In Sweden, where the temperature is rising more than twice as fast as the global average, it’s getting harder for native reindeer to survive. One challenge is finding food in the winter: As warmer weather means that rain sometimes mixes with snow, the ground becomes icy, so the animals can no longer dig down through the powder to reach the lichens that they need to eat. Because they have to travel farther in search of better pastures, they often have to cross busy roads—and that’s why the Swedish government is building a set of reindeer bridges to help them move safely.

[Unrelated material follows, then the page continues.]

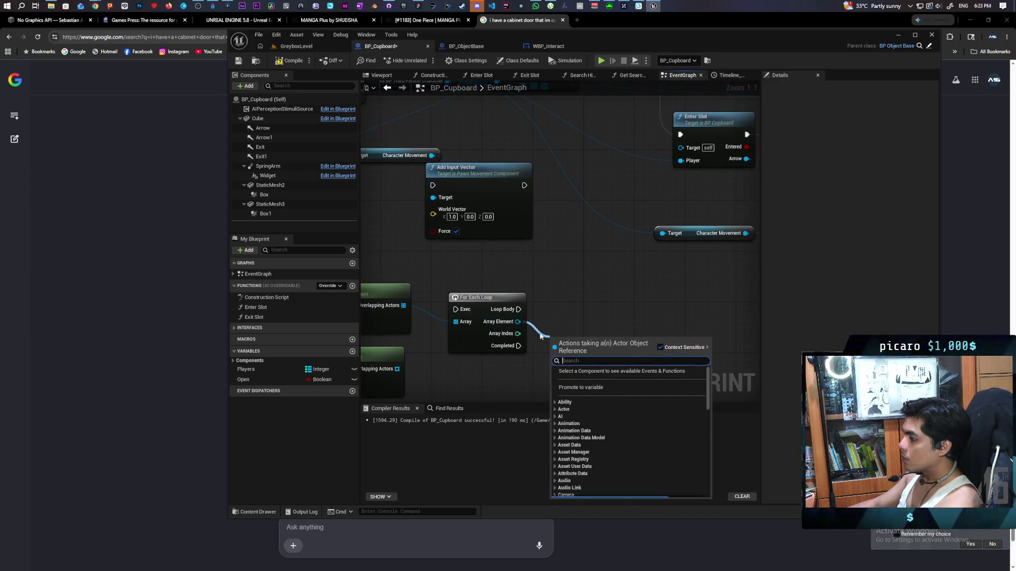
pyautogui.write('ca')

Climate change is only one of the challenges the animals face. “It’s a combination of increasing land-use pressures from forestry, energy, mining, and infrastructure development and a changing climate that together makes the situation so hard to deal with,” says Per Sandström, a landscape ecologist at the Swedish University of Agricultural Sciences. Intensive forestry means that there are fewer old trees where lichens grow. Forests are becoming more and more fragmented. Climate change has also led to drought and devastating wildfires in northern Sweden.
Sandström and other scientists worked with the Indigenous reindeer herders who manage the animals, moving long distances across the land in the animals’ natural grazing patterns, and identified the best places for reindeer overpasses. (They’re called “renoducts,” a play on the Swedish word for reindeer and “viaduct.”) One passage will soon be built over a major north-south highway.In other parts of the world, similar bridges are being used for other species—like a massive crossing near Los Angeles designed to help mountain lions get over a 10-lane freeway. The bridges aren’t always a success; one built to help squirrels cross a Dutch highway didn’t turn out to be popular with the squirrels. The designers must carefully consider how to make animals feel comfortable crossing. But the bridges can be crucial, as in the case of the reindeer. “Without functioning overpasses, critical winter grazing areas with some of the last remaining lichen lands, especially important during difficult winters, would become inaccessible,” Sandström says.